TEXTO DEL EJERCICIO:
####
CUANDO CANTO ME TRANSPORTO
 |
 |
| junto a su nieta Kelly |
- ¿Qué es lo que le hace llorar?
- Me llega todo lo que pasa en la vida de uno,
lo que tengo enfrente, y esas cosillas que vas viviendo y que de
pronto hacen que te dé por recordar y llenarte de tristeza.
Me ocurre sobre todo cuando canto, que me transporto a otras cosas
y me inundan los sentimientos.
- De su largo repertorio, ¿qué canciones míticas
destacaría?.
- Umm, pues Cheque en blanco, Tres veces te
engañé, Me saludas a la tuya, Rata de dos patas y
Hombres Malvados.
- ¿Desde cuándo canta?.
- Desde chamaquilla, desde los ocho años
o así. Mi abuelito tenía una finca en Veracruz y recuerdo
que siempre iba yo del pueblo a la finca cantando en los caballos.
Cuando me vine a la capital estuve cantando con mi hermana hasta
que ella se casó, y luego seguí en solitario en este
local, del que apenas salgo para actuar fuera.
- ¿De dónde surgió su
nombre artístico?.
- Del primer disco que grabé, El
barrio de los faroles. Lo eligió mi director artístico.
- ¿Qué hace en un día
normal?.
- Me levanto tarde porque soy noctámbula.
Soy feliz estando en mi casa, me gusta limpiar mis cosas, ordenar,
otras veces como con alguna amiga, aunque ya casi no tengo tiempo,
y otras me voy a Veracruz a un rancho que tengo y a ver a mi hija.
- ¿Le gustan los negocios?.
- Pues sí, porque uno debe pensar en
el mañana y nada es regalado. No voy a estar toda la vida
cantando, y me gustaría retirarme con cierta tranquilidad
económica.
-¿Tiene en mente dejar los escenarios?.
- Sólo Dios sabe cuándo será,
pero yo siento que sólo voy a estar presente mientras escuche
mi voz bien; no me gustaría hacer el ridículo, quisiera
dejar una imagen bonita y un buen recuerdo.
- Aunque usted no siga la moda, cuenta con
muchos seguidores jóvenes.
-- Es algo que me encanta y fascina. Recuerdo
que actué en Santiago de Compostela y pensé que no
vendría gente, porque era en un monte, pero para mi sorpresa
no cabía una aguja en el evento. Uno a veces no es consciente
de hasta dónde llega su fama. Me ocurrió hace poco
en Salvador y me pasa cuando salgo de México.
- ¿Cuándo se dio cuenta de que era popular?.
####
MATERIAL REGISTRADO:
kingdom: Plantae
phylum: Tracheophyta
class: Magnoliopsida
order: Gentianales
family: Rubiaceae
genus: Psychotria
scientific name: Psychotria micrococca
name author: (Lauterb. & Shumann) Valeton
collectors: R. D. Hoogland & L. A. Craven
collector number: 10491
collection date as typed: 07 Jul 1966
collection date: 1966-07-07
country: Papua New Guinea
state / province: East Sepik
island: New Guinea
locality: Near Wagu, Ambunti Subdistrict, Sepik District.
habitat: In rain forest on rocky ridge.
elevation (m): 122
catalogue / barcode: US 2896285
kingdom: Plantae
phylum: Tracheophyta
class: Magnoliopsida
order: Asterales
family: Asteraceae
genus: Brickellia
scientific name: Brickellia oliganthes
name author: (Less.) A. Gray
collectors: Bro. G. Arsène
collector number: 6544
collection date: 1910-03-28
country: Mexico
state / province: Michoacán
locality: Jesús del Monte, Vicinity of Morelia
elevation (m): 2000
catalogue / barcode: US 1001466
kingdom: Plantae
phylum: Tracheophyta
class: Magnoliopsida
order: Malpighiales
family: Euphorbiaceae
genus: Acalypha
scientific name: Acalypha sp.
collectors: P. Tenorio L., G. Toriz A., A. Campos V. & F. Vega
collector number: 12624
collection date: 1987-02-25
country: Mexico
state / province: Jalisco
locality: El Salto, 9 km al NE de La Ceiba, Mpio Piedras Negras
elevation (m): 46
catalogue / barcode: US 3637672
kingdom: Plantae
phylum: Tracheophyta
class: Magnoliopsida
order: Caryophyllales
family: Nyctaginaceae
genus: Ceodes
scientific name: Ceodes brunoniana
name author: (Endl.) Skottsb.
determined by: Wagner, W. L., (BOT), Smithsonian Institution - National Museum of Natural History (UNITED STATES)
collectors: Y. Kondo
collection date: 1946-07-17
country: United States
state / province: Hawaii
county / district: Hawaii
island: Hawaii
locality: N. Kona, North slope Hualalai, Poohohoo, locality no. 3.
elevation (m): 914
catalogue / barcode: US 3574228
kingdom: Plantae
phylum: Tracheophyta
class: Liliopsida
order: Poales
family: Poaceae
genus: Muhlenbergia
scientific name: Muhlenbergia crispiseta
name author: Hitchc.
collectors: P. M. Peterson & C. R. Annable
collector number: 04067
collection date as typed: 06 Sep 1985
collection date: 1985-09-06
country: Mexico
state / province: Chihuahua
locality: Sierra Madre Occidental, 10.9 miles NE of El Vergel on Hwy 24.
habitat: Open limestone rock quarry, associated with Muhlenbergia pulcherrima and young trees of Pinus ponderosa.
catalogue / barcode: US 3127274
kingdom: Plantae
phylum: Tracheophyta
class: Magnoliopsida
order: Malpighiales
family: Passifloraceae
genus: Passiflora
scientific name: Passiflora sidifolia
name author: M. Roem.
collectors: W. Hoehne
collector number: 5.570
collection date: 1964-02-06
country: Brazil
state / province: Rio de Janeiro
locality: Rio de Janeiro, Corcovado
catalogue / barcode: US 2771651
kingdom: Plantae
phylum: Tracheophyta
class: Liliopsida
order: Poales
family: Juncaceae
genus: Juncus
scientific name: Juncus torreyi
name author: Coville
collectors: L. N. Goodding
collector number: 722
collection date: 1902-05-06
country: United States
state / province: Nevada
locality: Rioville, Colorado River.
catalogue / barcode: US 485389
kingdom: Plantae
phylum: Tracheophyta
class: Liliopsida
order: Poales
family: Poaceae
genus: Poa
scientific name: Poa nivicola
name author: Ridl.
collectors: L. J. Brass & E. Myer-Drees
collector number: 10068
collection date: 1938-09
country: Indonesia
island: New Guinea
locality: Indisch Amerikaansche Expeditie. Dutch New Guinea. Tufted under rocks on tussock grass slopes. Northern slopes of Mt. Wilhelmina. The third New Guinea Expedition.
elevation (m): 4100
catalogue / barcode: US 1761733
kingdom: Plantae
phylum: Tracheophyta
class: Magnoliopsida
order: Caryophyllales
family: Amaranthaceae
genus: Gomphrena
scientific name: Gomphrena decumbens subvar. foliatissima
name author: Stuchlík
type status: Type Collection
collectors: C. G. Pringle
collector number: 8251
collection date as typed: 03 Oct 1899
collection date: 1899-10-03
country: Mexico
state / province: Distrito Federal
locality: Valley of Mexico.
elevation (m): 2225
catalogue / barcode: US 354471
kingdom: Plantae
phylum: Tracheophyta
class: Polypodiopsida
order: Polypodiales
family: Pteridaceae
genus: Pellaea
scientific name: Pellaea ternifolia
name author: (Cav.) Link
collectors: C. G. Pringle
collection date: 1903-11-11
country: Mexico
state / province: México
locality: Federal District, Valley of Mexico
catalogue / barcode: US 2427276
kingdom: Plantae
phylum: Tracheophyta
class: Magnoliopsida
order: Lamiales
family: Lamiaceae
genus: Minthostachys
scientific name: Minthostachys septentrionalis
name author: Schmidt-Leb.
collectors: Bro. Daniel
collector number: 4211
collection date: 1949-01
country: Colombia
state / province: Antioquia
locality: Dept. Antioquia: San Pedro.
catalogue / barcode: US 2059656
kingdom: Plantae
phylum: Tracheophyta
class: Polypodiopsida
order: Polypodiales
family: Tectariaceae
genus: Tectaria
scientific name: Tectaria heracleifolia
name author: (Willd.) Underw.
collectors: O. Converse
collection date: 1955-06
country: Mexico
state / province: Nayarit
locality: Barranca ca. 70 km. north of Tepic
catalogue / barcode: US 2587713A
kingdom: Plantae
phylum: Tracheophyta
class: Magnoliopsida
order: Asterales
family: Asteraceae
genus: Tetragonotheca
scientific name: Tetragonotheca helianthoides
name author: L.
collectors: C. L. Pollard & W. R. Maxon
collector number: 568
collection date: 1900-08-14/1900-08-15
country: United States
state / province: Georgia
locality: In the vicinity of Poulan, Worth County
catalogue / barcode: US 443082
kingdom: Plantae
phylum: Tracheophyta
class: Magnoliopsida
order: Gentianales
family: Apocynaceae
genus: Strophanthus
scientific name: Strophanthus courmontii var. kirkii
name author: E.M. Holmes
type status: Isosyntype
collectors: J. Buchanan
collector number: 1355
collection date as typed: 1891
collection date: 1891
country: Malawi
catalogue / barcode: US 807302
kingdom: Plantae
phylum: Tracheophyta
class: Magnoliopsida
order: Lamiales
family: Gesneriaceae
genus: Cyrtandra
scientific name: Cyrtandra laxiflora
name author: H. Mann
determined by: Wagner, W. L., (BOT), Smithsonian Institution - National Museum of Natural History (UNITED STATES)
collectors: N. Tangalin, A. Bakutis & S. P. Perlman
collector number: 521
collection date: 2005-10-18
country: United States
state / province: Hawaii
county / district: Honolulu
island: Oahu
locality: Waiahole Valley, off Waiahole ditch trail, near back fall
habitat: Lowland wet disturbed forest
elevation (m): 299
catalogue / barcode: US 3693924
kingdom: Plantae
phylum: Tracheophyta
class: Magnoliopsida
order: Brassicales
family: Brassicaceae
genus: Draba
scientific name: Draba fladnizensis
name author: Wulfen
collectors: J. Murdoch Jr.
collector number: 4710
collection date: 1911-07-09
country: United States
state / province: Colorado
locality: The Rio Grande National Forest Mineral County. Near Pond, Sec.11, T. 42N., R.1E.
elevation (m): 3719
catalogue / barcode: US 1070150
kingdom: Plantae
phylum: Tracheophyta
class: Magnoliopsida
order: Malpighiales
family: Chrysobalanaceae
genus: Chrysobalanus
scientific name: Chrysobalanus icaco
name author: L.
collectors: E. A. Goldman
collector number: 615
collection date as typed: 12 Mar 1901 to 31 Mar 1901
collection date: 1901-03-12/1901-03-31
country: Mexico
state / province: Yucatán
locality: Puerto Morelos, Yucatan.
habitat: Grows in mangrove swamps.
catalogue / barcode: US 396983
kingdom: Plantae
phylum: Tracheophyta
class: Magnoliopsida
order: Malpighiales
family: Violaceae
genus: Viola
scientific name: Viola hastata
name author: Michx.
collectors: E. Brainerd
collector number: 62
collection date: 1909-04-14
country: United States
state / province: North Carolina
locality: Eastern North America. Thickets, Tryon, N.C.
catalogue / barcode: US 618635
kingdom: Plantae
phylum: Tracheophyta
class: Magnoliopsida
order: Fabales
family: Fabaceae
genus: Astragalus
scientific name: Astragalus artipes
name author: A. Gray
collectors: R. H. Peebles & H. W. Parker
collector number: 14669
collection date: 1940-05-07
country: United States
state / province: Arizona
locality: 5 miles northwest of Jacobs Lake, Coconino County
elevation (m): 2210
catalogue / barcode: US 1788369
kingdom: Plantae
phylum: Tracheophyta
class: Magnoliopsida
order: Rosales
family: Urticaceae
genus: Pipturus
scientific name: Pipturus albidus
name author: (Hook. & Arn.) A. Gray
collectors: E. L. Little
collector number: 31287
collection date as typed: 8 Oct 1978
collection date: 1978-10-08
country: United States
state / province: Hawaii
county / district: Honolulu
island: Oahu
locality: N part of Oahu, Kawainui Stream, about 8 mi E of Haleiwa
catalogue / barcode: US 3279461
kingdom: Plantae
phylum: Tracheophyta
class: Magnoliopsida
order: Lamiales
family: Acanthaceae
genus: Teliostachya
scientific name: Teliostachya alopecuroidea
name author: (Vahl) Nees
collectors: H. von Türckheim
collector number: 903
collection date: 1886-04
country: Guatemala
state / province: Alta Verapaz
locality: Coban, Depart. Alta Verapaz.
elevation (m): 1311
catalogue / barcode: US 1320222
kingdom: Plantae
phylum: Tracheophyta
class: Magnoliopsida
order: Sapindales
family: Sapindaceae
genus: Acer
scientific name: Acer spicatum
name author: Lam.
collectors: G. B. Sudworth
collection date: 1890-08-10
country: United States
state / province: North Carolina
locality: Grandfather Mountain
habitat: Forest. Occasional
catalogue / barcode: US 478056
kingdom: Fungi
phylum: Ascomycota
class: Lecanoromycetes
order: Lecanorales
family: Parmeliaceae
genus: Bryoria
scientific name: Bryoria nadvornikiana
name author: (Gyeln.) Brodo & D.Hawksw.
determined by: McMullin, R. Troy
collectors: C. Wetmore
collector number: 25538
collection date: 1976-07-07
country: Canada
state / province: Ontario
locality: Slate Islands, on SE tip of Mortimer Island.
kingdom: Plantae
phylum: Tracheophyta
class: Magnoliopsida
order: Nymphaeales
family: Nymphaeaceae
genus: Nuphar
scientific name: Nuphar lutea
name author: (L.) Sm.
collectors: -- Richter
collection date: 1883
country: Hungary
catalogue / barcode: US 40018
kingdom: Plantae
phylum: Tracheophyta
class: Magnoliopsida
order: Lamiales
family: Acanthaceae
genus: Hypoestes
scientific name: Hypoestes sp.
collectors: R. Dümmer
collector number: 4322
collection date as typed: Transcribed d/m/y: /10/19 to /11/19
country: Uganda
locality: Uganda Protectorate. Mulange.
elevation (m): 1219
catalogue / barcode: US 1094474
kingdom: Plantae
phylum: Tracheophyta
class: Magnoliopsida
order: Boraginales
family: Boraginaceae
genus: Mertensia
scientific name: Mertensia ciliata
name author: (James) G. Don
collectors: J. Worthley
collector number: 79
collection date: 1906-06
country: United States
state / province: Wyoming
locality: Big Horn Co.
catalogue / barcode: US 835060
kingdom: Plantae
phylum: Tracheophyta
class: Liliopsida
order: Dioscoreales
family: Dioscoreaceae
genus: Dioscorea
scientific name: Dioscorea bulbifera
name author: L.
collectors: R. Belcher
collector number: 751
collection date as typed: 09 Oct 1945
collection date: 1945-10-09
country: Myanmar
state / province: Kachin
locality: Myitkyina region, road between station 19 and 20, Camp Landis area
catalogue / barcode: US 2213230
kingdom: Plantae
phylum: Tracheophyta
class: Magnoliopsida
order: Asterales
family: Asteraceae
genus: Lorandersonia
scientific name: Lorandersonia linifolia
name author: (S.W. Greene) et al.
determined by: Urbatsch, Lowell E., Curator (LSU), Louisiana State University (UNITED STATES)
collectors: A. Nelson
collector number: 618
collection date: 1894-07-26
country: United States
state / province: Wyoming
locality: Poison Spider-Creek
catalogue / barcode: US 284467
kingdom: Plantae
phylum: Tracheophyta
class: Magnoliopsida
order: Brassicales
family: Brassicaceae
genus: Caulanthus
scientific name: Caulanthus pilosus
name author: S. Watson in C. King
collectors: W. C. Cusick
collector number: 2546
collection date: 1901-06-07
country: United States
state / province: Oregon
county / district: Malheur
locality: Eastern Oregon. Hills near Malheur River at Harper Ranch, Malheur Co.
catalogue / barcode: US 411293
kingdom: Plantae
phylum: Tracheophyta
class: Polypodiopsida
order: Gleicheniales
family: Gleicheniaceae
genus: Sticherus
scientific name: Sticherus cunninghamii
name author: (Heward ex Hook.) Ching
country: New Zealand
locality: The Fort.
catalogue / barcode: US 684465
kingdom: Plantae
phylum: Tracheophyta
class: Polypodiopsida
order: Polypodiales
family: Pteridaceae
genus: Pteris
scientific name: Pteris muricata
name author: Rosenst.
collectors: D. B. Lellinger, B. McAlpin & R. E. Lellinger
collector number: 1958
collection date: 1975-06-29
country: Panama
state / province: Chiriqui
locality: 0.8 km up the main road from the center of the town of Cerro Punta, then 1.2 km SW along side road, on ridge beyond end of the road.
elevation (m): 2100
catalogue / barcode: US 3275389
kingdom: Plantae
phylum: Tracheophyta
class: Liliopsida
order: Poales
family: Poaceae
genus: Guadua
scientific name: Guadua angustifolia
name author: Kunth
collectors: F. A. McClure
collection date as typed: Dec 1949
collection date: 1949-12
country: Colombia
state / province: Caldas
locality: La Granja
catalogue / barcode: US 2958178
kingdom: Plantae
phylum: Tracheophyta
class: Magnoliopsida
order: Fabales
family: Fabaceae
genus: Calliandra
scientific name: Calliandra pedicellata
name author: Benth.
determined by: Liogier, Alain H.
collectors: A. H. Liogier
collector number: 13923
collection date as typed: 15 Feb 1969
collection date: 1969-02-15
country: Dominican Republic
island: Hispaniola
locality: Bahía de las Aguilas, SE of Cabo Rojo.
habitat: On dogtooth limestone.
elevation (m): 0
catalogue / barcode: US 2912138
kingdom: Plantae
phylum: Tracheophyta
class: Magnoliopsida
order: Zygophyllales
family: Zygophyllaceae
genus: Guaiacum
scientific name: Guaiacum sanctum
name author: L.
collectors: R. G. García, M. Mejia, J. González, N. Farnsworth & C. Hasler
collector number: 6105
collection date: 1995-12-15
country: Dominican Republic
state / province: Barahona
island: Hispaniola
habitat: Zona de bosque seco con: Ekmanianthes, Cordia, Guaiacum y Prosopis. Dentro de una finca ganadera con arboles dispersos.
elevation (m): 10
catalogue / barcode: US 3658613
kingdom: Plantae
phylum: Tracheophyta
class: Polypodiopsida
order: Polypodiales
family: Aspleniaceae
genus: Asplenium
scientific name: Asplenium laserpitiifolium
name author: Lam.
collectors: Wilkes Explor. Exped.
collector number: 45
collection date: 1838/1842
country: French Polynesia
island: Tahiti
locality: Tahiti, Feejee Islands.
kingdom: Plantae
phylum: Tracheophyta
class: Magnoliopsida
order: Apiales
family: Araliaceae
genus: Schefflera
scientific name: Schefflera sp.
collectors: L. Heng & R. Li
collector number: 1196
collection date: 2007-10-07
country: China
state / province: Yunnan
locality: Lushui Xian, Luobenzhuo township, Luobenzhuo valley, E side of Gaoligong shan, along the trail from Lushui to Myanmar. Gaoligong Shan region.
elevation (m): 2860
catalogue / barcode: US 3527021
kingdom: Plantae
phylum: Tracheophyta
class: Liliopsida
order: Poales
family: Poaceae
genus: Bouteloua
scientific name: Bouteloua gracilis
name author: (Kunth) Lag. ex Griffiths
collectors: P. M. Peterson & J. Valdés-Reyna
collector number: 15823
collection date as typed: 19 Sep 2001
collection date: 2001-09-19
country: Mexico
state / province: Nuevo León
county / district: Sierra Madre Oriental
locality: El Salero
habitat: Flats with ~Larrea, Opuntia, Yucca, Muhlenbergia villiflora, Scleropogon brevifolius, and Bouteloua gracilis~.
####
TAREA ASIGNADA A: En la entrevista a la cantante, ¿quién eligió su nombre artístico?
TAREA ASIGNADA B: Enumera todas las canciones que la cantante destaca de su repertorio en la entrevista.
TAREA ASIGNADA C: Sigue escribiendo la entrevista a la cantante después de la última pregunta.

RESULTADO DEL EJERCICIO A: Su director artístico.

RESULTADO DEL EJERCICIO B: Cheque en blanco, Tres veces te engañé, Me saludas a la tuya, Rata de dos patas y Hombres Malvados.

RESULTADO DEL EJERCICIO C:
 |
 |
| Es un auténtica llorona... |
- Exactamente el 20 de noviembre de 1986, cuando
me entrevistó el periodista Ochoa en sus programas de televisión.
Ahí empecé a notarlo.
- ¿Y le pesa la fama?.
- A veces es un problema, en mi caso porque
la gente me tiene mucho respeto, o temor, no sé, y porque
ya estoy algo desengañada y prefiero llevar mi vida tranquila.
- Usted vive y trabaja en un barrio muy popular
de Ciudad de México. ¿Tiene relación con sus
vecinos?.
- Ahora menos porque salgo poco, pero antes
disfrutaba mucho yendo al mercado de La Merced.
- ¿Qué otras cosas le gustan
además de la música?
-- Pues soy muy bromista y me encantan los
albures (lenguaje irónico entreverado que se utiliza en México)
si estoy con una persona de confianza. También me gusta jugar,
ir a Las Vegas a las maquinitas, me gusta mucho el póquer,
aunque ya no casi no juego porque se envicia uno ¿verdad?.
- ¿Cuáles han sido los momentos
más especiales de su vida?.
- Tener mis nietos es la maravilla más
grande, tener mis hijos es otra y luego el cariño del público.
Siempre he preferido el contacto en directo cuando canto, porque
lo más bonito es estar cerca de la gente, sentir su calor
y cariño.
- ¿Y los más dramáticos?
- No los puedo decir porque empiezo a llorar... En serio, soy muy
sentida.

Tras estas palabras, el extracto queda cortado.